Elonis produced more “lyrics” after his wife was awarded custody of the children and a judge issued a protective order. The action prompted a post by Elonis asking whether the judicial decree was “thick enough to stop a bullet.”

At one point, Elonis suggested in “lyrics” that he was considering carrying out “the most heinous school shooting ever imagined.”

After the FBI arrived at his front door to investigate, he produced new lyrics on Facebook stating that he wanted to cut the agent’s throat or detonate a suicide bomb.

Elonis was charged with multiple violations of a federal threat statute. The law makes it a crime to make threatening statements that put others in fear of bodily harm or death. The statute is designed to prevent speakers from intimidating or terrorizing others through spoken or written words.

But the statute does not give federal prosecutors license to ignore protections of the First Amendment and punish all speech that some listeners might consider threatening.

For example, should someone be prosecuted for telling a tasteless joke that some listeners consider threatening?

What about violent rap lyrics that frighten listeners, or exaggerated and offensive Facebook posts that leave readers worried or fearful?

At issue in Elonis v.
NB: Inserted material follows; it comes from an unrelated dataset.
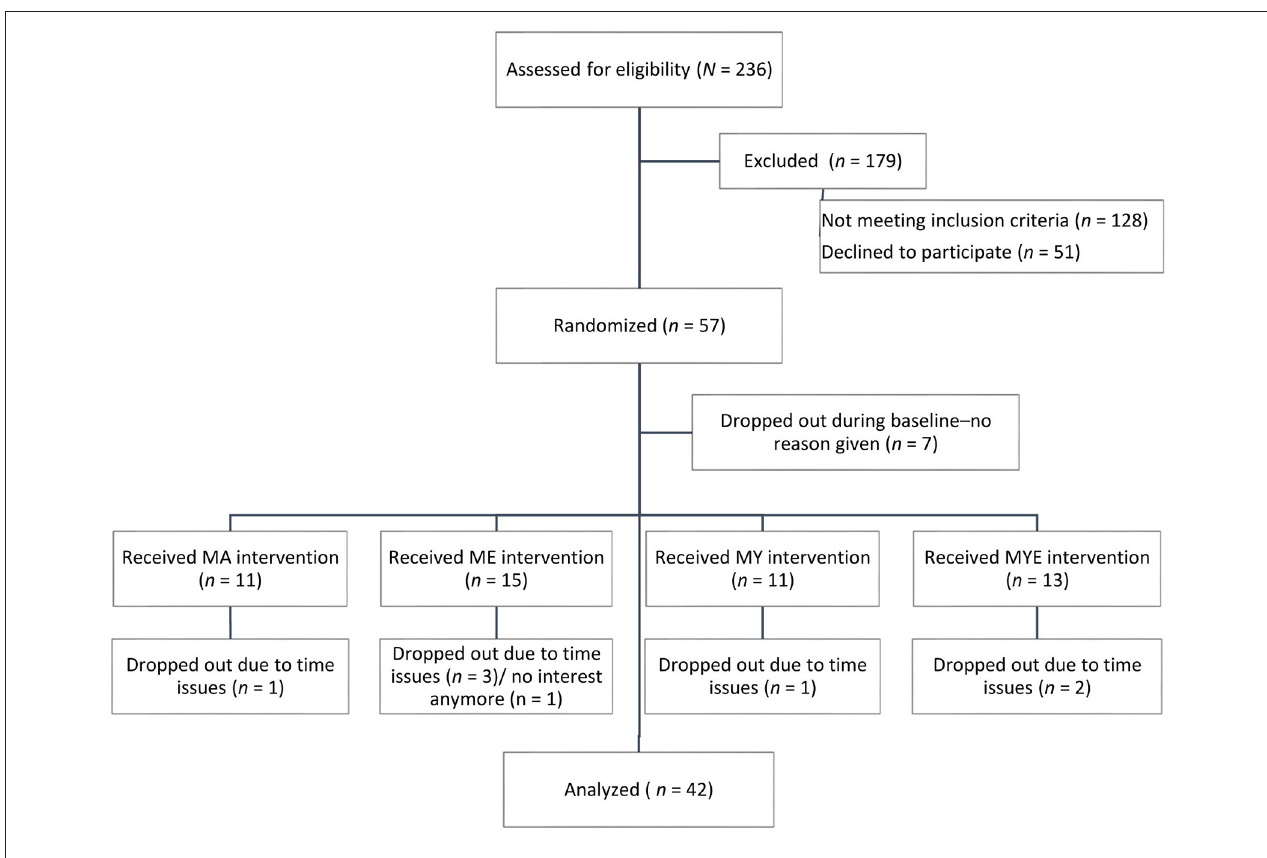
FIGURE 2 | CONSORT flow chart of participants in the study.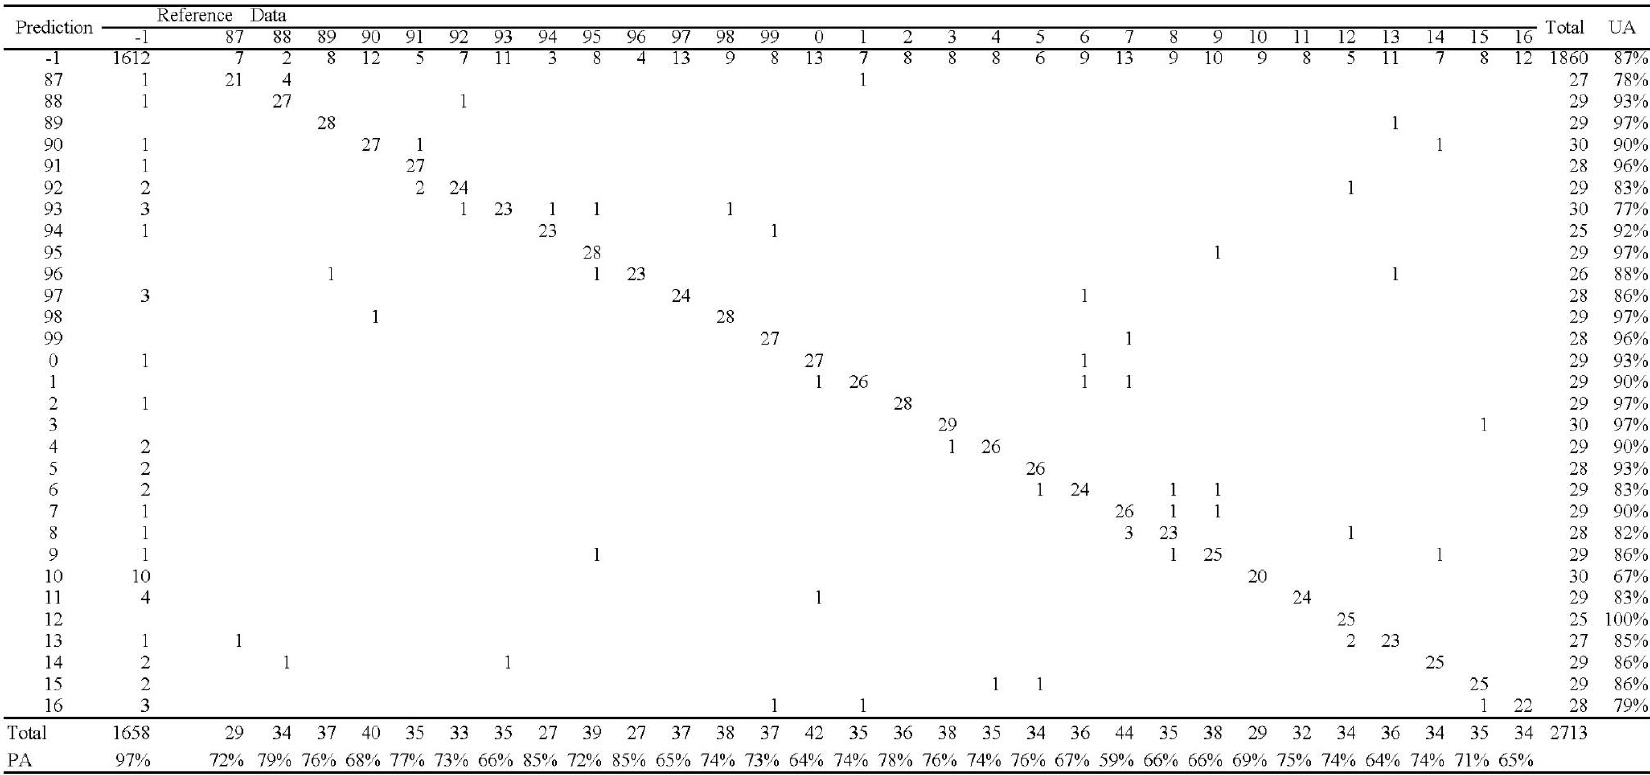
Figure A1. Count-based confusion matrix. Reference data and prediction class values represent the last disturbance year (e.g., 89 = year 1989). The − 1 class represents the undisturbed class. UA = user’s accuracy. PA = producer’s accuracy.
United States (13-983) was which standard was required for the government to convict someone of making an illegal threat via posts on Facebook.

At his trial, Elonis’s lawyer asked the judge to instruct the jury that to convict, it must conclude that Elonis intended to communicate a threat to his wife and others.

Federal prosecutors argued for an easier standard. They said it was not necessary to prove that a speaker actually intended the words as a threat. All that was necessary was proof that a reasonable person would interpret the words as a threat.  

The judge agreed to give the prosecutors’ instruction. Elonis was convicted.

It is that jury instruction and the resulting conviction that the court invalidated on Monday.

Left unresolved was whether prosecutors in any re-trial may argue to a jury that Elonis’s statements were so reckless that they violated the federal threat statute.

“Elonis’s conviction cannot stand,” Chief Justice John Roberts wrote for the court.

“The jury was instructed that the government need prove only that a reasonable person would regard Elonis’s communications as threats, and that was error,” Chief Justice Roberts said.

“Federal criminal liability generally does not turn solely on the results of an act without considering the defendant’s mental state,” he said.

Roberts said that there was no dispute that the mental state requirement under the federal threat statute is satisfied if the defendant’s statement is given for the purpose of issuing a threat, or knowing that the statement will be viewed as a threat.

But Roberts said it was less clear whether a finding of recklessness in such a statement would satisfy the statutory requirement. The court said it would leave resolution of that issue to the lower courts.

The majority justices also said that because they were deciding case based on their reading of the statute, it was not necessary to address any related First Amendment issues.

Justice Samuel Alito issued an opinion concurring in part and dissenting in part. He said he agreed with the majority opinion that the jury instructions at the Elonis trial were insufficient, but he disagreed with the court’s refusal to address the recklessness issue.

He said he would hold that a defendant could be convicted if he or she disregarded the risk that a statement would be interpreted as a true threat. 

Justice Clarence Thomas also issued a dissent. He said he would uphold the lower court rulings and the standard favored by prosecutors. 

He said the majority opinion creates an arbitrary distinction between threats and other forms of unprotected speech.

“Had Elonis mailed obscene materials to his wife and a kindergarten class, he could have been prosecuted irrespective of whether he intended to offend those recipients or recklessly disregarded that possibility,” Justice Thomas wrote.

“Yet when he threatened to kill his wife and a kindergarten class, his intent to terrify those recipients (or reckless disregard of that risk) suddenly becomes highly relevant,” he said. “That need not – and should not – be the case.”